*** EXCERPT PROVIDED Section Begins ***

2010-07-03 Thread Roman Cheplyaka
* Andrew Coppin andrewcop...@btinternet.com [2010-07-03 15:07:17+0100]
 Roman Cheplyaka wrote:
 * Andrew Coppin andrewcop...@btinternet.com [2010-07-03 14:20:14+0100]
 In my experience, using more than one monad transformer at once makes
 code utterly incomprehensible.
 
 See X monad (xmonad) for an counterexample.
 
 -- | The X monad, 'ReaderT' and 'StateT' transformers over 'IO'
 -- encapsulating the window manager configuration and state,
 -- respectively.
 --
 -- Dynamic components may be retrieved with 'get', static components
 -- with 'ask'. With newtype deriving we get readers and state monads
 -- instantiated on 'XConf' and 'XState' automatically.
 --
 newtype X a = X (ReaderT XConf (StateT XState IO) a)
 
 In my experience, defining a type representing several stacked monad
 transformers is the easy part.

Of course it is. It wasn't my intention just to show you how easy it is
to define a newtype in Haskell :)

I just showed you a monad stack which is successfully used in xmonad --
and you really need to read the code a bit to get the taste of it.

 The hard part is figuring out how in
 the name of God to run the resulting computation

It is run just in the one place, so you don't need to think about it each
time you do some changes.

*** EXCERPT PROVIDED Section Ends ***
*** DATASET EXTRACT Section Begins ***

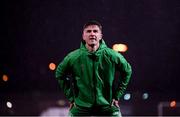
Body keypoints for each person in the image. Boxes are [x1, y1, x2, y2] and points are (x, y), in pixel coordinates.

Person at [55, 20, 132, 116]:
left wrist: (117, 95)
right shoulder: (73, 57)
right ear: (83, 36)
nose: (92, 34)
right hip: (81, 107)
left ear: (100, 36)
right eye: (88, 31)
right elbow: (59, 73)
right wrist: (71, 98)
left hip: (107, 106)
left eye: (95, 31)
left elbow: (127, 70)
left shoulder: (112, 55)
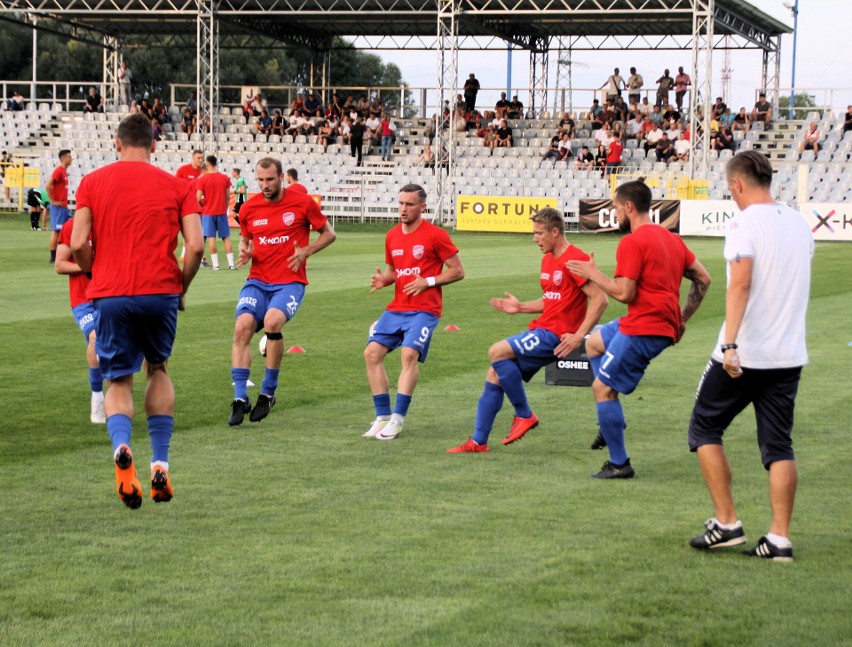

*** DATASET EXTRACT Section Ends ***

→ PROBLEM TO SOLVE
Write what comes next in the mailing-list exchange about stacked monad transformers and the xmonad X monad, picking up after its last sentence.

→ ANSWER BOX
 or how to access functions burried at various levels of the stack.

See above:
-- Dynamic components may be retrieved with 'get', static components
-- with 'ask'.

So you use ask to get some configuration variable (reader monad is used
for configuration in xmonad) and get/put/modify to deal with dynamic
state of application. You use liftIO (abbreviated to 'io') to run IO
computations.

 From what I've seen, it usually ends up being faster and easier to
 just define a custom monad that does exactly what you want, and then
 use that.

In which way is it faster and easier? Can you show faster and easier
implementation of the X monad shown above?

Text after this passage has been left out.